Allegations of Animal Intimidation Rock MEALAC Professors, Laboratories

Kareem Shaya


Ted Holden
Benjamin Scheffield GS '06 describes his emotional distress following inhumane treatment.
Ted Holden
Artist's Composite Sketch

People for the Ethical Treatment of Animals and Zionists, a Boston-based non-profit group "dedicated to a clear and honest understanding of animal rights, as well as Zionism," has released a study condemning the treatment of animals in labs run by MEALAC, Columbia's Middle East and Asian Languages and Cultures department. Entitled Unbecoming Cruelty, the report made a big splash when PETAZ held a private viewing for journalists, showing them pictures and video of laboratory conditions.

A host of the lab animals have come forward with accusations of intimidation by MEALAC professors.

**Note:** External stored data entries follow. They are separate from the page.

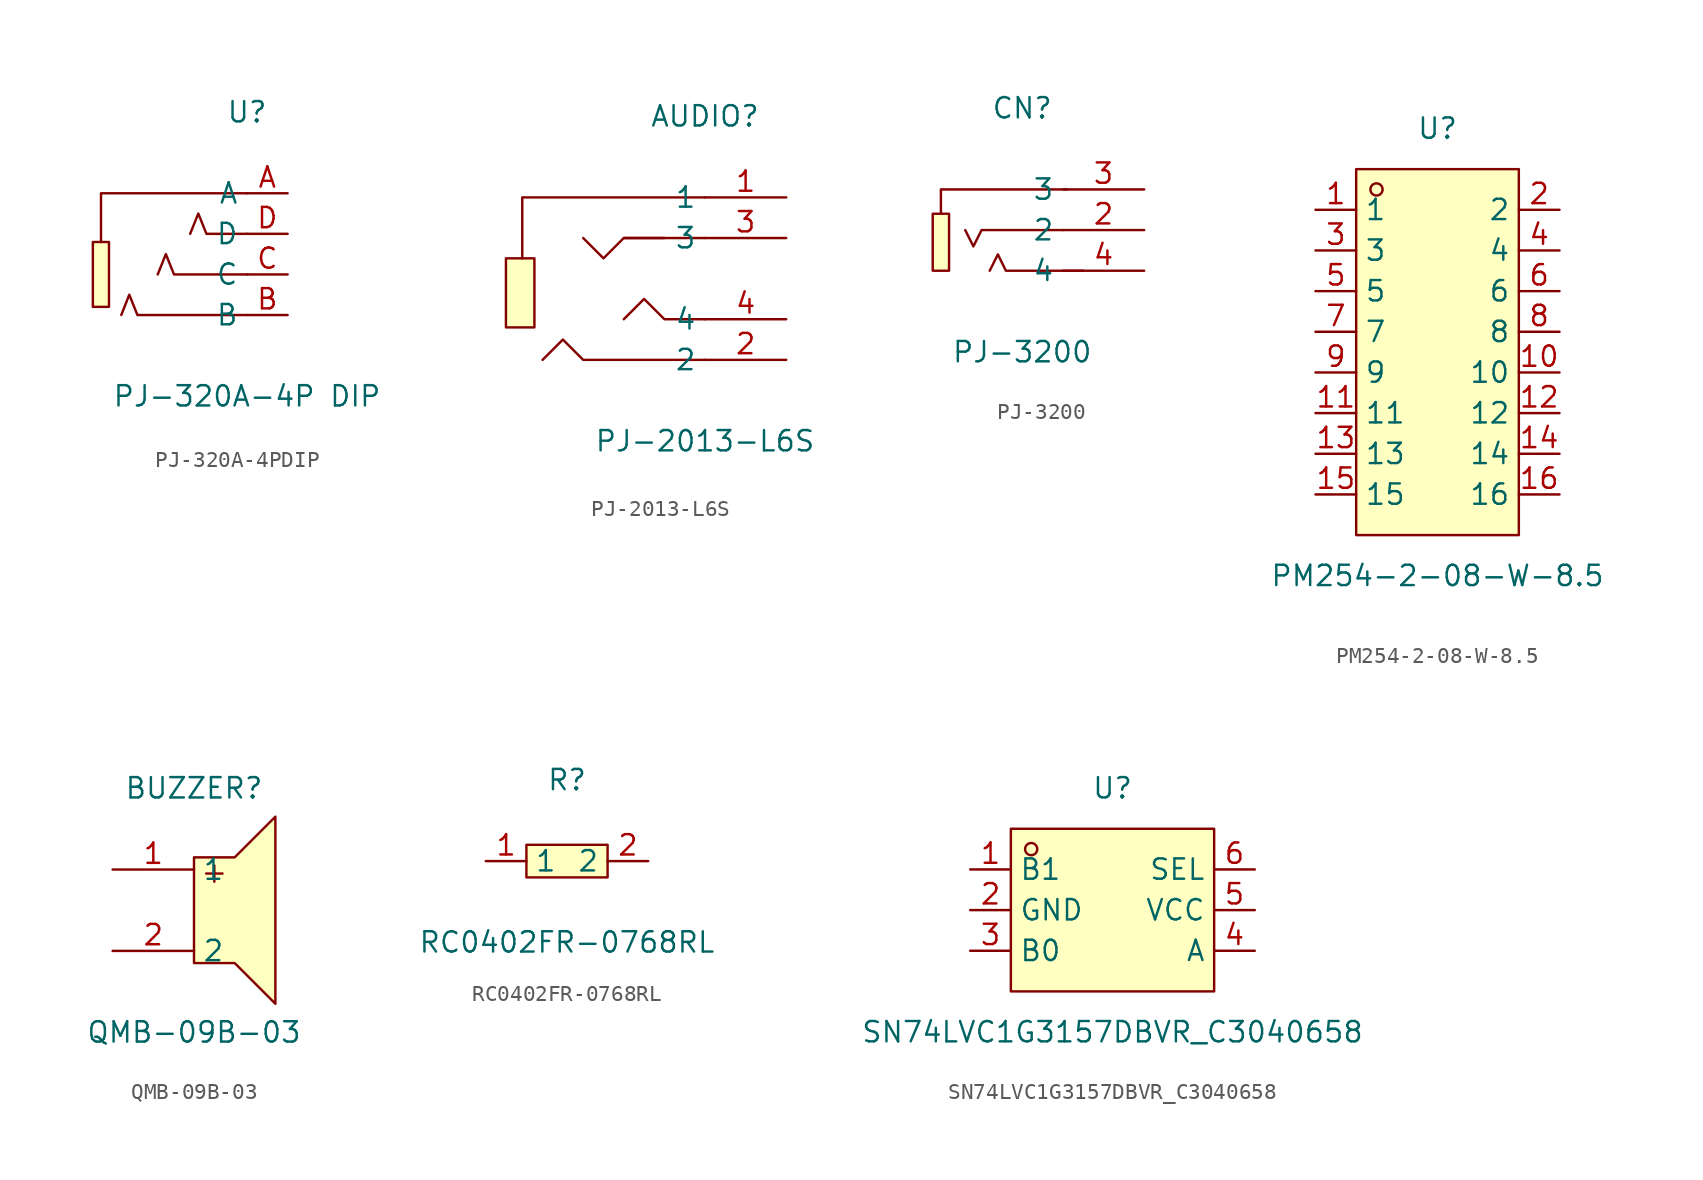
<source format=kicad_sym>
(kicad_symbol_lib
  (version 20211014)
  (generator https://github.com/uPesy/easyeda2kicad.py)
  (symbol "PJ-320A-4PDIP"
    (property "Reference" "U"
      (at 0 7.62 0)
      (effects (font (size 1.27 1.27))))
    (property "Value" "PJ-320A-4P DIP"
      (at 0 -10.16 0)
      (effects (font (size 1.27 1.27))))
    (symbol "PJ-320A-4PDIP_0_1"
      (rectangle (start -9.65 -0.51) (end -8.64 -4.57) (stroke (width 0) (type default) (color 0 0 0 0)) (fill (type background)))
      (polyline (pts (xy 0.00 -5.08) (xy -6.86 -5.08) (xy -7.37 -3.81) (xy -7.87 -5.08)) (stroke (width 0) (type default) (color 0 0 0 0)) (fill (type none)))
      (polyline (pts (xy 0.00 -0.00) (xy -2.54 -0.00) (xy -3.05 1.27) (xy -3.56 -0.00)) (stroke (width 0) (type default) (color 0 0 0 0)) (fill (type none)))
      (polyline (pts (xy 0.00 2.54) (xy -9.14 2.54) (xy -9.14 -0.51)) (stroke (width 0) (type default) (color 0 0 0 0)) (fill (type none)))
      (polyline (pts (xy 0.00 -2.54) (xy -4.57 -2.54) (xy -5.08 -1.27) (xy -5.59 -2.54)) (stroke (width 0) (type default) (color 0 0 0 0)) (fill (type none)))
      (pin unspecified line (at 2.54 -0.00 180) (length 2.54) (name "D" (effects (font (size 1.27 1.27)))) (number "D" (effects (font (size 1.27 1.27)))))
      (pin unspecified line (at 2.54 -5.08 180) (length 2.54) (name "B" (effects (font (size 1.27 1.27)))) (number "B" (effects (font (size 1.27 1.27)))))
      (pin unspecified line (at 2.54 -2.54 180) (length 2.54) (name "C" (effects (font (size 1.27 1.27)))) (number "C" (effects (font (size 1.27 1.27)))))
      (pin unspecified line (at 2.54 2.54 180) (length 2.54) (name "A" (effects (font (size 1.27 1.27)))) (number "A" (effects (font (size 1.27 1.27)))))))
  (symbol "PJ-2013-L6S"
    (property "Reference" "AUDIO"
      (at 0 7.62 0)
      (effects (font (size 1.27 1.27))))
    (property "Value" "PJ-2013-L6S"
      (at 0 -12.70 0)
      (effects (font (size 1.27 1.27))))
    (symbol "PJ-2013-L6S_0_1"
      (rectangle (start -12.45 -1.27) (end -10.67 -5.59) (stroke (width 0) (type default) (color 0 0 0 0)) (fill (type background)))
      (polyline (pts (xy -2.54 -0.00) (xy -5.08 -0.00) (xy -6.35 -1.27) (xy -7.62 -0.00)) (stroke (width 0) (type default) (color 0 0 0 0)) (fill (type none)))
      (polyline (pts (xy 0.00 -7.62) (xy -7.62 -7.62) (xy -8.89 -6.35) (xy -10.16 -7.62) (xy -10.16 -7.62)) (stroke (width 0) (type default) (color 0 0 0 0)) (fill (type none)))
      (polyline (pts (xy 0.00 -0.00) (xy -3.81 -0.00) (xy -5.08 -0.00) (xy -5.08 -0.00)) (stroke (width 0) (type default) (color 0 0 0 0)) (fill (type none)))
      (polyline (pts (xy 0.00 -5.08) (xy -2.54 -5.08) (xy -3.81 -3.81) (xy -5.08 -5.08)) (stroke (width 0) (type default) (color 0 0 0 0)) (fill (type none)))
      (polyline (pts (xy -11.43 -1.27) (xy -11.43 2.54) (xy 0.00 2.54)) (stroke (width 0) (type default) (color 0 0 0 0)) (fill (type none)))
      (pin unspecified line (at 5.08 -7.62 180) (length 5.08) (name "2" (effects (font (size 1.27 1.27)))) (number "2" (effects (font (size 1.27 1.27)))))
      (pin unspecified line (at 5.08 -5.08 180) (length 5.08) (name "4" (effects (font (size 1.27 1.27)))) (number "4" (effects (font (size 1.27 1.27)))))
      (pin unspecified line (at 5.08 -0.00 180) (length 5.08) (name "3" (effects (font (size 1.27 1.27)))) (number "3" (effects (font (size 1.27 1.27)))))
      (pin unspecified line (at 5.08 2.54 180) (length 5.08) (name "1" (effects (font (size 1.27 1.27)))) (number "1" (effects (font (size 1.27 1.27)))))))
  (symbol "PJ-3200"
    (property "Reference" "CN"
      (at 0 7.62 0)
      (effects (font (size 1.27 1.27))))
    (property "Value" "PJ-3200"
      (at 0 -7.62 0)
      (effects (font (size 1.27 1.27))))
    (symbol "PJ-3200_0_1"
      (rectangle (start -5.59 1.02) (end -4.57 -2.54) (stroke (width 0) (type default) (color 0 0 0 0)) (fill (type background)))
      (polyline (pts (xy 3.81 -2.54) (xy -1.02 -2.54) (xy -1.52 -1.52) (xy -2.03 -2.54)) (stroke (width 0) (type default) (color 0 0 0 0)) (fill (type none)))
      (polyline (pts (xy 2.54 -0.00) (xy -2.54 -0.00) (xy -3.05 -1.02) (xy -3.56 -0.00)) (stroke (width 0) (type default) (color 0 0 0 0)) (fill (type none)))
      (polyline (pts (xy 2.79 2.54) (xy -5.08 2.54) (xy -5.08 1.02)) (stroke (width 0) (type default) (color 0 0 0 0)) (fill (type none)))
      (pin unspecified line (at 7.62 -2.54 180) (length 5.08) (name "4" (effects (font (size 1.27 1.27)))) (number "4" (effects (font (size 1.27 1.27)))))
      (pin unspecified line (at 7.62 -0.00 180) (length 5.08) (name "2" (effects (font (size 1.27 1.27)))) (number "2" (effects (font (size 1.27 1.27)))))
      (pin unspecified line (at 7.62 2.54 180) (length 5.08) (name "3" (effects (font (size 1.27 1.27)))) (number "3" (effects (font (size 1.27 1.27)))))))
  (symbol "PM254-2-08-W-8.5"
    (property "Reference" "U"
      (at 0 13.97 0)
      (effects (font (size 1.27 1.27))))
    (property "Value" "PM254-2-08-W-8.5"
      (at 0 -13.97 0)
      (effects (font (size 1.27 1.27))))
    (symbol "PM254-2-08-W-8.5_0_1"
      (rectangle (start -5.08 11.43) (end 5.08 -11.43) (stroke (width 0) (type default) (color 0 0 0 0)) (fill (type background)))
      (circle (center -3.81 10.16) (radius 0.38) (stroke (width 0) (type default) (color 0 0 0 0)) (fill (type none)))
      (pin unspecified line (at -7.62 8.89 0) (length 2.54) (name "1" (effects (font (size 1.27 1.27)))) (number "1" (effects (font (size 1.27 1.27)))))
      (pin unspecified line (at 7.62 -8.89 180) (length 2.54) (name "16" (effects (font (size 1.27 1.27)))) (number "16" (effects (font (size 1.27 1.27)))))
      (pin unspecified line (at -7.62 6.35 0) (length 2.54) (name "3" (effects (font (size 1.27 1.27)))) (number "3" (effects (font (size 1.27 1.27)))))
      (pin unspecified line (at 7.62 -6.35 180) (length 2.54) (name "14" (effects (font (size 1.27 1.27)))) (number "14" (effects (font (size 1.27 1.27)))))
      (pin unspecified line (at -7.62 3.81 0) (length 2.54) (name "5" (effects (font (size 1.27 1.27)))) (number "5" (effects (font (size 1.27 1.27)))))
      (pin unspecified line (at 7.62 -3.81 180) (length 2.54) (name "12" (effects (font (size 1.27 1.27)))) (number "12" (effects (font (size 1.27 1.27)))))
      (pin unspecified line (at -7.62 1.27 0) (length 2.54) (name "7" (effects (font (size 1.27 1.27)))) (number "7" (effects (font (size 1.27 1.27)))))
      (pin unspecified line (at 7.62 -1.27 180) (length 2.54) (name "10" (effects (font (size 1.27 1.27)))) (number "10" (effects (font (size 1.27 1.27)))))
      (pin unspecified line (at -7.62 -1.27 0) (length 2.54) (name "9" (effects (font (size 1.27 1.27)))) (number "9" (effects (font (size 1.27 1.27)))))
      (pin unspecified line (at 7.62 1.27 180) (length 2.54) (name "8" (effects (font (size 1.27 1.27)))) (number "8" (effects (font (size 1.27 1.27)))))
      (pin unspecified line (at -7.62 -3.81 0) (length 2.54) (name "11" (effects (font (size 1.27 1.27)))) (number "11" (effects (font (size 1.27 1.27)))))
      (pin unspecified line (at 7.62 3.81 180) (length 2.54) (name "6" (effects (font (size 1.27 1.27)))) (number "6" (effects (font (size 1.27 1.27)))))
      (pin unspecified line (at -7.62 -6.35 0) (length 2.54) (name "13" (effects (font (size 1.27 1.27)))) (number "13" (effects (font (size 1.27 1.27)))))
      (pin unspecified line (at 7.62 6.35 180) (length 2.54) (name "4" (effects (font (size 1.27 1.27)))) (number "4" (effects (font (size 1.27 1.27)))))
      (pin unspecified line (at -7.62 -8.89 0) (length 2.54) (name "15" (effects (font (size 1.27 1.27)))) (number "15" (effects (font (size 1.27 1.27)))))
      (pin unspecified line (at 7.62 8.89 180) (length 2.54) (name "2" (effects (font (size 1.27 1.27)))) (number "2" (effects (font (size 1.27 1.27)))))))
  (symbol "QMB-09B-03"
    (property "Reference" "BUZZER"
      (at 0 7.62 0)
      (effects (font (size 1.27 1.27))))
    (property "Value" "QMB-09B-03"
      (at 0 -7.62 0)
      (effects (font (size 1.27 1.27))))
    (symbol "QMB-09B-03_0_1"
      (polyline (pts (xy 0.00 1.78) (xy 0.00 -3.30) (xy 2.54 -3.30) (xy 5.08 -5.84) (xy 5.08 5.84) (xy 2.54 3.30) (xy 0.00 3.30) (xy 0.00 1.78)) (stroke (width 0) (type default) (color 0 0 0 0)) (fill (type background)))
      (polyline (pts (xy 0.76 2.29) (xy 1.78 2.29)) (stroke (width 0) (type default) (color 0 0 0 0)) (fill (type none)))
      (polyline (pts (xy 1.27 2.79) (xy 1.27 1.78)) (stroke (width 0) (type default) (color 0 0 0 0)) (fill (type none)))
      (pin unspecified line (at -5.08 2.54 0) (length 5.08) (name "1" (effects (font (size 1.27 1.27)))) (number "1" (effects (font (size 1.27 1.27)))))
      (pin unspecified line (at -5.08 -2.54 0) (length 5.08) (name "2" (effects (font (size 1.27 1.27)))) (number "2" (effects (font (size 1.27 1.27)))))))
  (symbol "RC0402FR-0768RL"
    (property "Reference" "R"
      (at 0 5.08 0)
      (effects (font (size 1.27 1.27))))
    (property "Value" "RC0402FR-0768RL"
      (at 0 -5.08 0)
      (effects (font (size 1.27 1.27))))
    (symbol "RC0402FR-0768RL_0_1"
      (rectangle (start -2.54 1.02) (end 2.54 -1.02) (stroke (width 0) (type default) (color 0 0 0 0)) (fill (type background)))
      (pin unspecified line (at 5.08 -0.00 180) (length 2.54) (name "2" (effects (font (size 1.27 1.27)))) (number "2" (effects (font (size 1.27 1.27)))))
      (pin unspecified line (at -5.08 -0.00 0) (length 2.54) (name "1" (effects (font (size 1.27 1.27)))) (number "1" (effects (font (size 1.27 1.27)))))))
  (symbol "SN74LVC1G3157DBVR_C3040658"
    (property "Reference" "U"
      (at 0 7.62 0)
      (effects (font (size 1.27 1.27))))
    (property "Value" "SN74LVC1G3157DBVR_C3040658"
      (at 0 -7.62 0)
      (effects (font (size 1.27 1.27))))
    (symbol "SN74LVC1G3157DBVR_C3040658_0_1"
      (rectangle (start -6.35 5.08) (end 6.35 -5.08) (stroke (width 0) (type default) (color 0 0 0 0)) (fill (type background)))
      (circle (center -5.08 3.81) (radius 0.38) (stroke (width 0) (type default) (color 0 0 0 0)) (fill (type none)))
      (pin unspecified line (at -8.89 2.54 0) (length 2.54) (name "B1" (effects (font (size 1.27 1.27)))) (number "1" (effects (font (size 1.27 1.27)))))
      (pin unspecified line (at -8.89 -0.00 0) (length 2.54) (name "GND" (effects (font (size 1.27 1.27)))) (number "2" (effects (font (size 1.27 1.27)))))
      (pin unspecified line (at -8.89 -2.54 0) (length 2.54) (name "B0" (effects (font (size 1.27 1.27)))) (number "3" (effects (font (size 1.27 1.27)))))
      (pin unspecified line (at 8.89 -2.54 180) (length 2.54) (name "A" (effects (font (size 1.27 1.27)))) (number "4" (effects (font (size 1.27 1.27)))))
      (pin unspecified line (at 8.89 -0.00 180) (length 2.54) (name "VCC" (effects (font (size 1.27 1.27)))) (number "5" (effects (font (size 1.27 1.27)))))
      (pin unspecified line (at 8.89 2.54 180) (length 2.54) (name "SEL" (effects (font (size 1.27 1.27)))) (number "6" (effects (font (size 1.27 1.27))))))))
</source>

Benjamin Scheffield, GS '06, a capuchin monkey and Israeli Air Force veteran, told The Spectator of an encounter he had with Prof. Joseph Massad. "I was asleep, locked in my cage in the basement of Kent, when Prof. Massad came in and started stomping around. I woke up and asked him to keep it down, but he just looked at me and said, ‘How many Palestinians have you killed?' Then whenever I tried to say anything, he stuck his fingers in his ears and went, ‘Lalalalalalalalala.' I mean, I really worked hard for Israel to let me into the air force, what with my being a monkey and all. Like it's not bad enough that I'm stuck with this work-study job as a lab animal, now he has to insult my politics? I hope PETAZ can help."

Several of the complaints focus on Prof. George Saliba. "Sally," CC '05, (a pseudonym), is a baboon and one of Saliba's most vocal accusers. She set aside some time to share her allegations with this reporter. "My left eye was removed so the lab's researchers could have easy access to a blood vessel that they clamped to give me a stroke. After they induced the stroke and finished the study, they just left the clamp hanging out of my eye socket, so I went to Prof. Saliba's office hours to complain. When our talk turned to the Israeli-Palestinian conflict, he took off his glasses, got right in my face, and said, ‘You have green eyes; you are not a Semite.' And I was like, ‘I just got one eye cut out, and now you pick on me about the one I've got left? How insensitive can you be?'"

For its part, MEALAC has stood behind the professors, noting that its academic staff must be free to voice their opinions if the department is to maintain its credibility. PETAZ is against animal experimentation on principle but adds that if lab tests are absolutely unavoidable, injured animals should be euthanized, not subjected to snide political comments. President Bollinger has appointed an ad hoc committee to examine the climate of political debate between researchers and animals in the University's labs.

Professors Massad and Saliba declined to comment, but in a phone interview, MEALAC chairman Marc Van De Mieroop said, "The results of the research we do in the labs are helping human beings every day. It's unfortunate that PETAZ finds the conditions sub-optimal, but the fact is that many of my professors disagree with the monkeys on the Israeli-Palestinian conflict. If the monkeys feel intimidated out of expressing themselves in the course of the research, then for that I am sorry. It would be damaging to academic freedom, though, to limit the rights of professors to expound their views in the labs."

Pending the recommendations of the ad hoc committee, the University has suspended animal testing in MEALAC labs. Benjamin Scheffield and Sally are still held in the research facility, anxiously anticipating the resumption of their vivisection under less politically offensive circumstances.